Aufgrund verschiedener Vorfälle mit Fans des FC Zürich im vergangenen Jahr sowie rund um Fussballspiele der letzten Wochen entschied die Kantonspolizei in Absprache mit dem Vorsteher des Departements Volkswirtschaft und Inneres, den Gästesektor im Stadion Brügglifeld für das Spiel FC Aarau – FC Zürich zu schliessen. Nachdem die Zürcher Fans als Reaktion darauf bekanntgaben, diese Massnahmen nicht zu akzeptieren und doch nach Aarau zu reisen, ergriff die Kantonspolizei die erforderlichen Massnahmen, um Gewaltdelikte oder Sachbeschädigungen im Umfeld des Fussballspiels vom letzten Samstag zu verhindern.
Mit einem Grossaufgebot, unterstützt durch verschiedene Nordwestschweizer Kantone, gelang es, die trotz der Sperrung des Gästesektors angereisten Fans unter Kontrolle zu halten. Wer sich nicht freiwillig ausweisen wollte, wurde vorübergehend in Gewahrsam genommen.

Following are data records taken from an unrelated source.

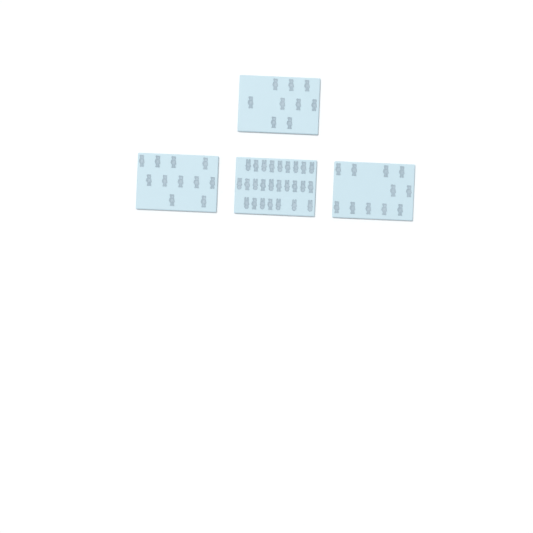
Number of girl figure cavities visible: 42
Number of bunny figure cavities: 15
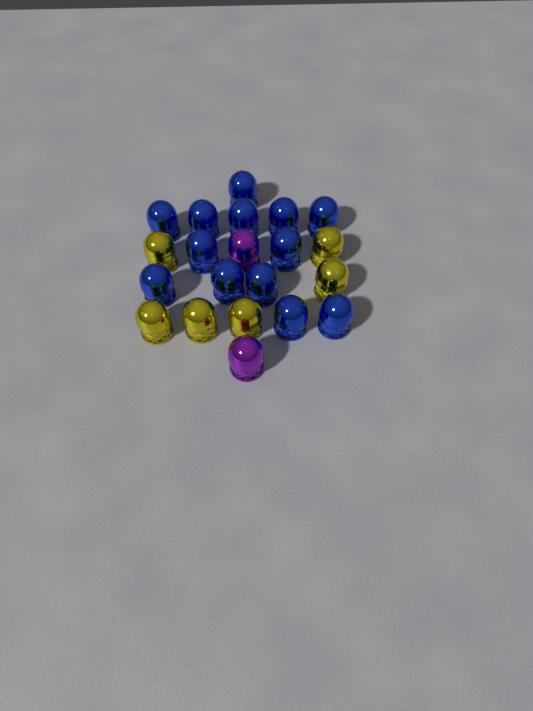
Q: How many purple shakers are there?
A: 2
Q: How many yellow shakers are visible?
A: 6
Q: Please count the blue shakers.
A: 13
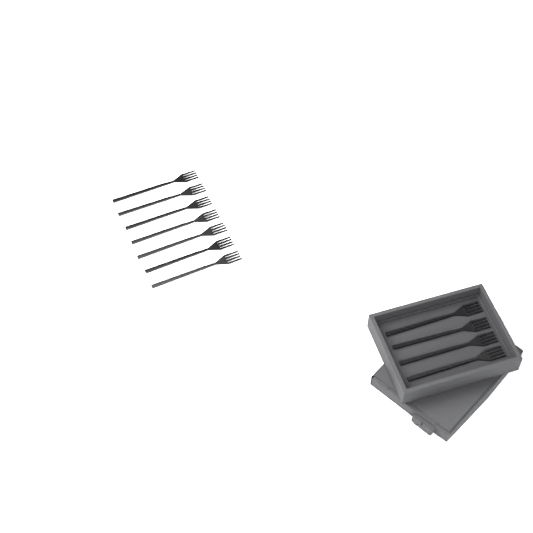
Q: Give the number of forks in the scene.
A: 11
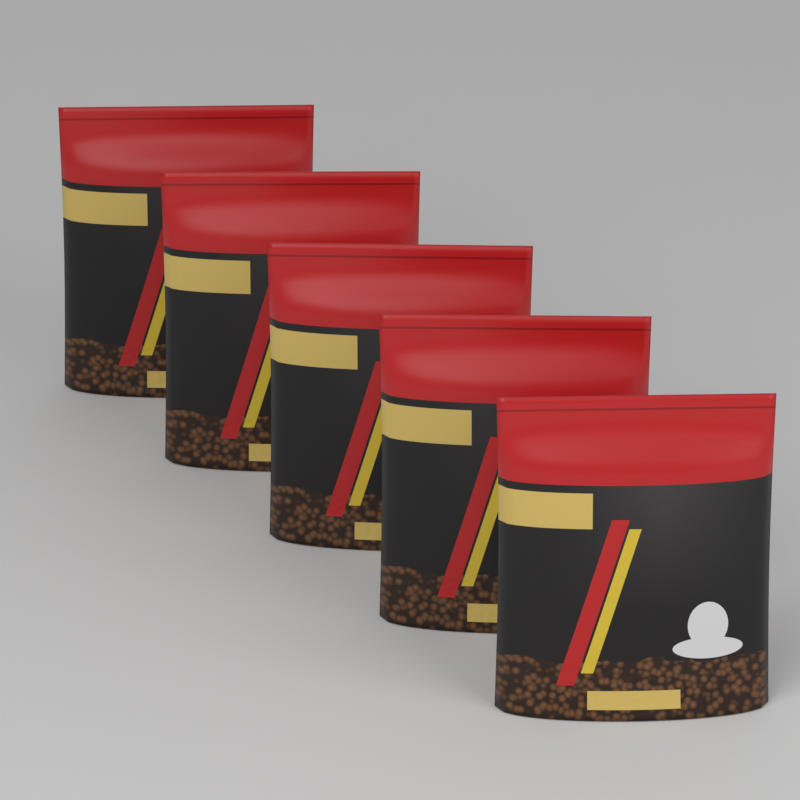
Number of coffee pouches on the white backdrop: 5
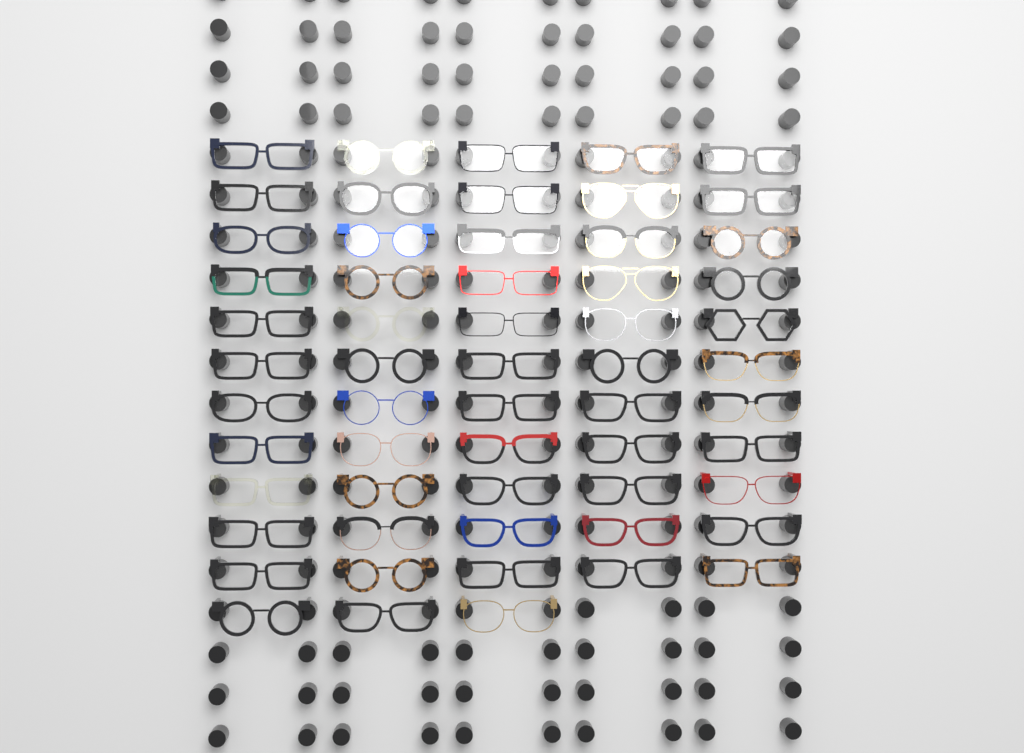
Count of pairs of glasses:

Kommission für öffentliche Sicherheit begrüsst das Vorgehen der Polizei
Anlässlich der ersten Jahresberichtssitzung der grossrätlichen Sicherheitskommission SIK wurde seitens der Grossräte eine Orientierung über den Polizeieinsatz und die Hintergründe gewünscht.
Polizeidirektor Urs Hofmann und Polizeikommandant Michael Leupold informierten die Kommission ausführlich.

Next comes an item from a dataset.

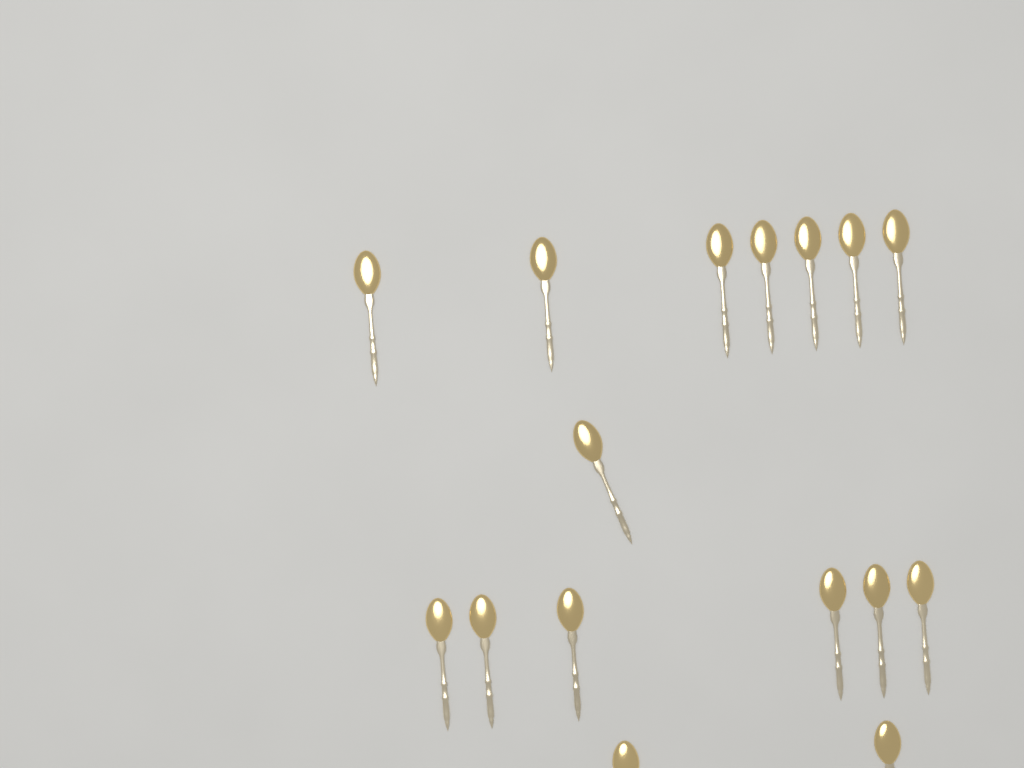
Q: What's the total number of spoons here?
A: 16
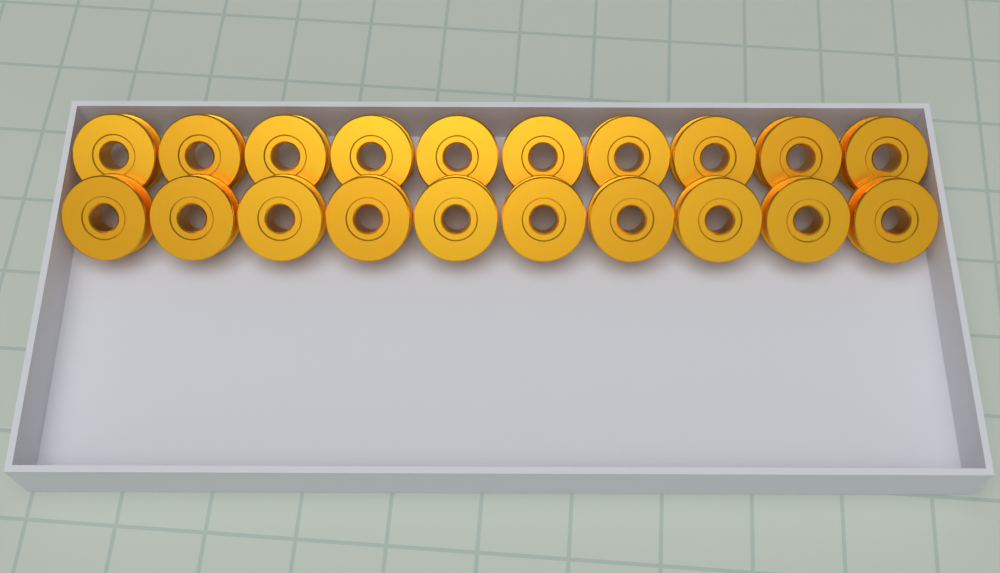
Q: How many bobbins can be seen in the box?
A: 20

Die Kommission nahm die Anordnung der Sperrung des Gästesektors und das konsequente Vorgehen der Kantonspolizei zustimmend zur Kenntnis und bedankte sich bei den beiden Vertretern der Regierung und der Polizei für ihren mutigen Entscheid, der Fangewalt Einhalt zu gebieten.
Die Kommission gab auch ihrem Unmut darüber Ausdruck, dass seitens der Verantwortlichen der Fussballliga nach wie vor nicht genügend gegen Gewalt im Umfeld von Fussballveranstaltungen gemacht wird.
Die Kommission ermunterte die Führung der Polizei, den eingeschlagenen Kurs weiterzuverfolgen und die Gewaltaktionen der sogenannten Fans zu unterbinden. Sie hofft, dass weitere Kantone dem Aargauer Beispiel folgen und sich ermutigen lassen, auch bei Fussballfans Recht und Ordnung einzufordern.